Question

A local police chief claims that 31% of all drug-related arrests are never prosecuted. A sample of 500 arrests shows that 27% of the arrests were not prosecuted. Using this information, one officer wants to test the claim that the number of arrests that are never prosecuted is under what the chief stated. Is there enough evidence at the 0.02 level to support the officer's claim?

Answer 1

`z=\frac{0.27 -0.31}{\sqrt{(0.31(1-0.31))/(500)}}=-1.933`

`p_v =P(Z<-1.933)=0.0266`

If we compare the p value obtained and the significance level given
`\alpha=0.02` we have
`p_v>\alpha` so we can conclude that we have enough evidence to FAIL reject the null hypothesis, and we can said that at 2% of significance the proportion of arrests that were not prosecuted is not significanlty less than 0.31.

Explanation:

1) Data given and notation

n=500 represent the random sample taken

X represent the number of arrests that were not prosecuted.

`\hat p=0.27` estimated proportion of arrests that were not prosecuted

`p_o=0.31` is the value that we want to test

`\alpha=0.02` represent the significance level

Confidence=98% or 0.98

z would represent the statistic (variable of interest)

`p_v` represent the p value (variable of interest)

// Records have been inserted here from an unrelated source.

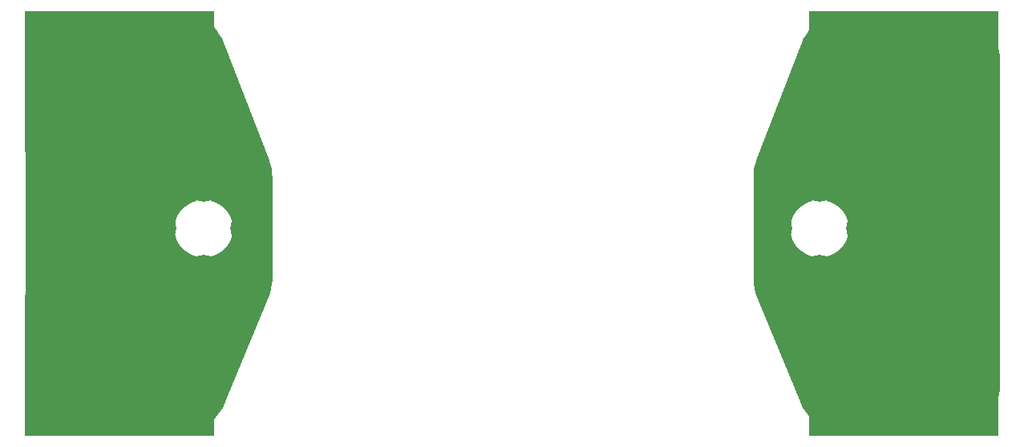
<source format=gbr>
G04 #@! TF.GenerationSoftware,KiCad,Pcbnew,(5.1.6)-1*
G04 #@! TF.CreationDate,2020-12-13T21:15:54+01:00*
G04 #@! TF.ProjectId,AR21_Battery_PCB,41523231-5f42-4617-9474-6572795f5043,rev?*
G04 #@! TF.SameCoordinates,Original*
G04 #@! TF.FileFunction,Copper,L2,Bot*
G04 #@! TF.FilePolarity,Positive*
%FSLAX46Y46*%
G04 Gerber Fmt 4.6, Leading zero omitted, Abs format (unit mm)*
G04 Created by KiCad (PCBNEW (5.1.6)-1) date 2020-12-13 21:15:54*
%MOMM*%
%LPD*%
G01*
G04 APERTURE LIST*
G04 #@! TA.AperFunction,SMDPad,CuDef*
%ADD10R,20.000000X15.000000*%
G04 #@! TD*
G04 #@! TA.AperFunction,ComponentPad*
%ADD11C,3.200000*%
G04 #@! TD*
G04 #@! TA.AperFunction,Conductor*
%ADD12C,0.254000*%
G04 #@! TD*
G04 APERTURE END LIST*
D10*
X99060000Y-86600000D03*
X99060000Y-116600000D03*
D11*
X103515000Y-97673000D03*
X107950000Y-97673000D03*
X112385000Y-97673000D03*
X103515000Y-102108000D03*
X112385000Y-102108000D03*
X103515000Y-106543000D03*
X107950000Y-106543000D03*
X112385000Y-106543000D03*
D10*
X181864000Y-86600000D03*
X181864000Y-116600000D03*
D11*
X168539000Y-97673000D03*
X172974000Y-97673000D03*
X177409000Y-97673000D03*
X168539000Y-102108000D03*
X177409000Y-102108000D03*
X168539000Y-106543000D03*
X172974000Y-106543000D03*
X177409000Y-106543000D03*
D12*
G36*
X105855524Y-79396007D02*
G01*
X106302177Y-79458440D01*
X106741149Y-79561901D01*
X107168675Y-79705504D01*
X107581089Y-79888017D01*
X107974876Y-80107884D01*
X108346638Y-80363210D01*
X108693202Y-80651814D01*
X109011604Y-80971226D01*
X109299104Y-81318702D01*
X109553253Y-81691276D01*
X109771865Y-82085748D01*
X109954253Y-82501438D01*
X114736145Y-94934357D01*
X114878265Y-95361391D01*
X114979979Y-95796814D01*
X115041352Y-96239722D01*
X115062000Y-96689297D01*
X115062000Y-107454873D01*
X115038132Y-107938153D01*
X114967218Y-108413640D01*
X114849796Y-108879828D01*
X114685946Y-109335130D01*
X110004922Y-120569586D01*
X109815997Y-120970864D01*
X109593048Y-121350956D01*
X109336665Y-121709365D01*
X109048962Y-122043134D01*
X108732282Y-122349550D01*
X108389208Y-122626110D01*
X108022560Y-122870543D01*
X107635331Y-123080852D01*
X107230670Y-123255327D01*
X106811924Y-123392525D01*
X106382489Y-123491333D01*
X105945870Y-123550946D01*
X105502797Y-123571000D01*
X94156769Y-123571000D01*
X93729308Y-123552336D01*
X93307832Y-123496849D01*
X92892802Y-123404838D01*
X92487380Y-123277009D01*
X92094625Y-123114325D01*
X91717566Y-122918040D01*
X91359032Y-122689629D01*
X91021770Y-122430839D01*
X90708354Y-122143646D01*
X90421161Y-121830230D01*
X90162371Y-121492968D01*
X89933960Y-121134434D01*
X89737675Y-120757375D01*
X89574991Y-120364620D01*
X89447162Y-119959198D01*
X89355151Y-119544168D01*
X89299664Y-119122692D01*
X89281000Y-118695231D01*
X89281000Y-101794305D01*
X104765000Y-101794305D01*
X104765000Y-102421695D01*
X104887398Y-103037030D01*
X105127489Y-103616663D01*
X105476049Y-104138319D01*
X105919681Y-104581951D01*
X106441337Y-104930511D01*
X107020970Y-105170602D01*
X107636305Y-105293000D01*
X108263695Y-105293000D01*
X108879030Y-105170602D01*
X109458663Y-104930511D01*
X109980319Y-104581951D01*
X110423951Y-104138319D01*
X110772511Y-103616663D01*
X111012602Y-103037030D01*
X111135000Y-102421695D01*
X111135000Y-101794305D01*
X111012602Y-101178970D01*
X110772511Y-100599337D01*
X110423951Y-100077681D01*
X109980319Y-99634049D01*
X109458663Y-99285489D01*
X108879030Y-99045398D01*
X108263695Y-98923000D01*
X107636305Y-98923000D01*
X107020970Y-99045398D01*
X106441337Y-99285489D01*
X105919681Y-99634049D01*
X105476049Y-100077681D01*
X105127489Y-100599337D01*
X104887398Y-101178970D01*
X104765000Y-101794305D01*
X89281000Y-101794305D01*
X89281000Y-84250769D01*
X89299664Y-83823308D01*
X89355151Y-83401832D01*
X89447162Y-82986802D01*
X89574991Y-82581380D01*
X89737675Y-82188625D01*
X89933960Y-81811566D01*
X90162371Y-81453032D01*
X90421161Y-81115770D01*
X90708354Y-80802354D01*
X91021770Y-80515161D01*
X91359032Y-80256371D01*
X91717566Y-80027960D01*
X92094625Y-79831675D01*
X92487380Y-79668991D01*
X92892802Y-79541162D01*
X93307832Y-79449151D01*
X93729308Y-79393664D01*
X94156769Y-79375000D01*
X105402064Y-79375000D01*
X105855524Y-79396007D01*
G37*
X105855524Y-79396007D02*
X106302177Y-79458440D01*
X106741149Y-79561901D01*
X107168675Y-79705504D01*
X107581089Y-79888017D01*
X107974876Y-80107884D01*
X108346638Y-80363210D01*
X108693202Y-80651814D01*
X109011604Y-80971226D01*
X109299104Y-81318702D01*
X109553253Y-81691276D01*
X109771865Y-82085748D01*
X109954253Y-82501438D01*
X114736145Y-94934357D01*
X114878265Y-95361391D01*
X114979979Y-95796814D01*
X115041352Y-96239722D01*
X115062000Y-96689297D01*
X115062000Y-107454873D01*
X115038132Y-107938153D01*
X114967218Y-108413640D01*
X114849796Y-108879828D01*
X114685946Y-109335130D01*
X110004922Y-120569586D01*
X109815997Y-120970864D01*
X109593048Y-121350956D01*
X109336665Y-121709365D01*
X109048962Y-122043134D01*
X108732282Y-122349550D01*
X108389208Y-122626110D01*
X108022560Y-122870543D01*
X107635331Y-123080852D01*
X107230670Y-123255327D01*
X106811924Y-123392525D01*
X106382489Y-123491333D01*
X105945870Y-123550946D01*
X105502797Y-123571000D01*
X94156769Y-123571000D01*
X93729308Y-123552336D01*
X93307832Y-123496849D01*
X92892802Y-123404838D01*
X92487380Y-123277009D01*
X92094625Y-123114325D01*
X91717566Y-122918040D01*
X91359032Y-122689629D01*
X91021770Y-122430839D01*
X90708354Y-122143646D01*
X90421161Y-121830230D01*
X90162371Y-121492968D01*
X89933960Y-121134434D01*
X89737675Y-120757375D01*
X89574991Y-120364620D01*
X89447162Y-119959198D01*
X89355151Y-119544168D01*
X89299664Y-119122692D01*
X89281000Y-118695231D01*
X89281000Y-101794305D01*
X104765000Y-101794305D01*
X104765000Y-102421695D01*
X104887398Y-103037030D01*
X105127489Y-103616663D01*
X105476049Y-104138319D01*
X105919681Y-104581951D01*
X106441337Y-104930511D01*
X107020970Y-105170602D01*
X107636305Y-105293000D01*
X108263695Y-105293000D01*
X108879030Y-105170602D01*
X109458663Y-104930511D01*
X109980319Y-104581951D01*
X110423951Y-104138319D01*
X110772511Y-103616663D01*
X111012602Y-103037030D01*
X111135000Y-102421695D01*
X111135000Y-101794305D01*
X111012602Y-101178970D01*
X110772511Y-100599337D01*
X110423951Y-100077681D01*
X109980319Y-99634049D01*
X109458663Y-99285489D01*
X108879030Y-99045398D01*
X108263695Y-98923000D01*
X107636305Y-98923000D01*
X107020970Y-99045398D01*
X106441337Y-99285489D01*
X105919681Y-99634049D01*
X105476049Y-100077681D01*
X105127489Y-100599337D01*
X104887398Y-101178970D01*
X104765000Y-101794305D01*
X89281000Y-101794305D01*
X89281000Y-84250769D01*
X89299664Y-83823308D01*
X89355151Y-83401832D01*
X89447162Y-82986802D01*
X89574991Y-82581380D01*
X89737675Y-82188625D01*
X89933960Y-81811566D01*
X90162371Y-81453032D01*
X90421161Y-81115770D01*
X90708354Y-80802354D01*
X91021770Y-80515161D01*
X91359032Y-80256371D01*
X91717566Y-80027960D01*
X92094625Y-79831675D01*
X92487380Y-79668991D01*
X92892802Y-79541162D01*
X93307832Y-79449151D01*
X93729308Y-79393664D01*
X94156769Y-79375000D01*
X105402064Y-79375000D01*
X105855524Y-79396007D01*
G36*
X187448692Y-79393664D02*
G01*
X187870168Y-79449151D01*
X188285198Y-79541162D01*
X188690620Y-79668991D01*
X189083375Y-79831675D01*
X189460434Y-80027960D01*
X189818968Y-80256371D01*
X190156230Y-80515161D01*
X190469646Y-80802354D01*
X190756839Y-81115770D01*
X191015629Y-81453032D01*
X191244040Y-81811566D01*
X191440325Y-82188625D01*
X191603009Y-82581380D01*
X191730838Y-82986802D01*
X191822849Y-83401832D01*
X191878336Y-83823308D01*
X191897000Y-84250769D01*
X191897000Y-118695231D01*
X191878336Y-119122692D01*
X191822849Y-119544168D01*
X191730838Y-119959198D01*
X191603009Y-120364620D01*
X191440325Y-120757375D01*
X191244040Y-121134434D01*
X191015629Y-121492968D01*
X190756839Y-121830230D01*
X190469646Y-122143646D01*
X190156230Y-122430839D01*
X189818968Y-122689629D01*
X189460434Y-122918040D01*
X189083375Y-123114325D01*
X188690620Y-123277009D01*
X188285198Y-123404838D01*
X187870168Y-123496849D01*
X187448692Y-123552336D01*
X187021231Y-123571000D01*
X175675203Y-123571000D01*
X175232130Y-123550946D01*
X174795511Y-123491333D01*
X174366076Y-123392525D01*
X173947330Y-123255327D01*
X173542669Y-123080852D01*
X173155440Y-122870543D01*
X172788792Y-122626110D01*
X172445718Y-122349550D01*
X172129038Y-122043134D01*
X171841335Y-121709365D01*
X171584952Y-121350956D01*
X171362003Y-120970864D01*
X171173078Y-120569586D01*
X166492054Y-109335130D01*
X166328204Y-108879828D01*
X166210782Y-108413640D01*
X166139868Y-107938153D01*
X166116000Y-107454873D01*
X166116000Y-101794305D01*
X169789000Y-101794305D01*
X169789000Y-102421695D01*
X169911398Y-103037030D01*
X170151489Y-103616663D01*
X170500049Y-104138319D01*
X170943681Y-104581951D01*
X171465337Y-104930511D01*
X172044970Y-105170602D01*
X172660305Y-105293000D01*
X173287695Y-105293000D01*
X173903030Y-105170602D01*
X174482663Y-104930511D01*
X175004319Y-104581951D01*
X175447951Y-104138319D01*
X175796511Y-103616663D01*
X176036602Y-103037030D01*
X176159000Y-102421695D01*
X176159000Y-101794305D01*
X176036602Y-101178970D01*
X175796511Y-100599337D01*
X175447951Y-100077681D01*
X175004319Y-99634049D01*
X174482663Y-99285489D01*
X173903030Y-99045398D01*
X173287695Y-98923000D01*
X172660305Y-98923000D01*
X172044970Y-99045398D01*
X171465337Y-99285489D01*
X170943681Y-99634049D01*
X170500049Y-100077681D01*
X170151489Y-100599337D01*
X169911398Y-101178970D01*
X169789000Y-101794305D01*
X166116000Y-101794305D01*
X166116000Y-96689297D01*
X166136648Y-96239722D01*
X166198021Y-95796814D01*
X166299735Y-95361391D01*
X166441855Y-94934357D01*
X171223747Y-82501438D01*
X171406135Y-82085748D01*
X171624747Y-81691276D01*
X171878896Y-81318702D01*
X172166396Y-80971226D01*
X172484798Y-80651814D01*
X172831362Y-80363210D01*
X173203124Y-80107884D01*
X173596911Y-79888017D01*
X174009325Y-79705504D01*
X174436851Y-79561901D01*
X174875823Y-79458440D01*
X175322476Y-79396007D01*
X175775936Y-79375000D01*
X187021231Y-79375000D01*
X187448692Y-79393664D01*
G37*
X187448692Y-79393664D02*
X187870168Y-79449151D01*
X188285198Y-79541162D01*
X188690620Y-79668991D01*
X189083375Y-79831675D01*
X189460434Y-80027960D01*
X189818968Y-80256371D01*
X190156230Y-80515161D01*
X190469646Y-80802354D01*
X190756839Y-81115770D01*
X191015629Y-81453032D01*
X191244040Y-81811566D01*
X191440325Y-82188625D01*
X191603009Y-82581380D01*
X191730838Y-82986802D01*
X191822849Y-83401832D01*
X191878336Y-83823308D01*
X191897000Y-84250769D01*
X191897000Y-118695231D01*
X191878336Y-119122692D01*
X191822849Y-119544168D01*
X191730838Y-119959198D01*
X191603009Y-120364620D01*
X191440325Y-120757375D01*
X191244040Y-121134434D01*
X191015629Y-121492968D01*
X190756839Y-121830230D01*
X190469646Y-122143646D01*
X190156230Y-122430839D01*
X189818968Y-122689629D01*
X189460434Y-122918040D01*
X189083375Y-123114325D01*
X188690620Y-123277009D01*
X188285198Y-123404838D01*
X187870168Y-123496849D01*
X187448692Y-123552336D01*
X187021231Y-123571000D01*
X175675203Y-123571000D01*
X175232130Y-123550946D01*
X174795511Y-123491333D01*
X174366076Y-123392525D01*
X173947330Y-123255327D01*
X173542669Y-123080852D01*
X173155440Y-122870543D01*
X172788792Y-122626110D01*
X172445718Y-122349550D01*
X172129038Y-122043134D01*
X171841335Y-121709365D01*
X171584952Y-121350956D01*
X171362003Y-120970864D01*
X171173078Y-120569586D01*
X166492054Y-109335130D01*
X166328204Y-108879828D01*
X166210782Y-108413640D01*
X166139868Y-107938153D01*
X166116000Y-107454873D01*
X166116000Y-101794305D01*
X169789000Y-101794305D01*
X169789000Y-102421695D01*
X169911398Y-103037030D01*
X170151489Y-103616663D01*
X170500049Y-104138319D01*
X170943681Y-104581951D01*
X171465337Y-104930511D01*
X172044970Y-105170602D01*
X172660305Y-105293000D01*
X173287695Y-105293000D01*
X173903030Y-105170602D01*
X174482663Y-104930511D01*
X175004319Y-104581951D01*
X175447951Y-104138319D01*
X175796511Y-103616663D01*
X176036602Y-103037030D01*
X176159000Y-102421695D01*
X176159000Y-101794305D01*
X176036602Y-101178970D01*
X175796511Y-100599337D01*
X175447951Y-100077681D01*
X175004319Y-99634049D01*
X174482663Y-99285489D01*
X173903030Y-99045398D01*
X173287695Y-98923000D01*
X172660305Y-98923000D01*
X172044970Y-99045398D01*
X171465337Y-99285489D01*
X170943681Y-99634049D01*
X170500049Y-100077681D01*
X170151489Y-100599337D01*
X169911398Y-101178970D01*
X169789000Y-101794305D01*
X166116000Y-101794305D01*
X166116000Y-96689297D01*
X166136648Y-96239722D01*
X166198021Y-95796814D01*
X166299735Y-95361391D01*
X166441855Y-94934357D01*
X171223747Y-82501438D01*
X171406135Y-82085748D01*
X171624747Y-81691276D01*
X171878896Y-81318702D01*
X172166396Y-80971226D01*
X172484798Y-80651814D01*
X172831362Y-80363210D01*
X173203124Y-80107884D01*
X173596911Y-79888017D01*
X174009325Y-79705504D01*
X174436851Y-79561901D01*
X174875823Y-79458440D01*
X175322476Y-79396007D01*
X175775936Y-79375000D01*
X187021231Y-79375000D01*
X187448692Y-79393664D01*
M02*

</source>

2) Concepts and formulas to use

We need to conduct a hypothesis in order to test the claim that the true proportion is less than 0.31.:

Null hypothesis:
`p\geq 0.31`

Alternative hypothesis:
`p < 0.31`

When we conduct a proportion test we need to use the z statisitc, and the is given by:

`z=\frac{\hat p -p_o}{\sqrt{(p_o (1-p_o))/(n)}}` (1)

The One-Sample Proportion Test is used to assess whether a population proportion
`\hat p` is significantly different from a hypothesized value
`p_o`.

3) Calculate the statistic

Since we have all the info requires we can replace in formula (1) like this:

`z=\frac{0.27 -0.31}{\sqrt{(0.31(1-0.31))/(500)}}=-1.933`

4) Statistical decision

It's important to refresh the p value method or p value approach . "This method is about determining "likely" or "unlikely" by determining the probability assuming the null hypothesis were true of observing a more extreme test statistic in the direction of the alternative hypothesis than the one observed". Or in other words is just a method to have an statistical decision to fail to reject or reject the null hypothesis.

The significance level provided
`\alpha=0.02`. The next step would be calculate the p value for this test.

Since is a left tailed test the p value would be:

`p_v =P(Z<-1.933)=0.0266`

If we compare the p value obtained and the significance level given
`\alpha=0.02` we have
`p_v>\alpha` so we can conclude that we have enough evidence to FAIL reject the null hypothesis, and we can said that at 2% of significance the proportion of arrests that were not prosecuted is not significanlty less than 0.31.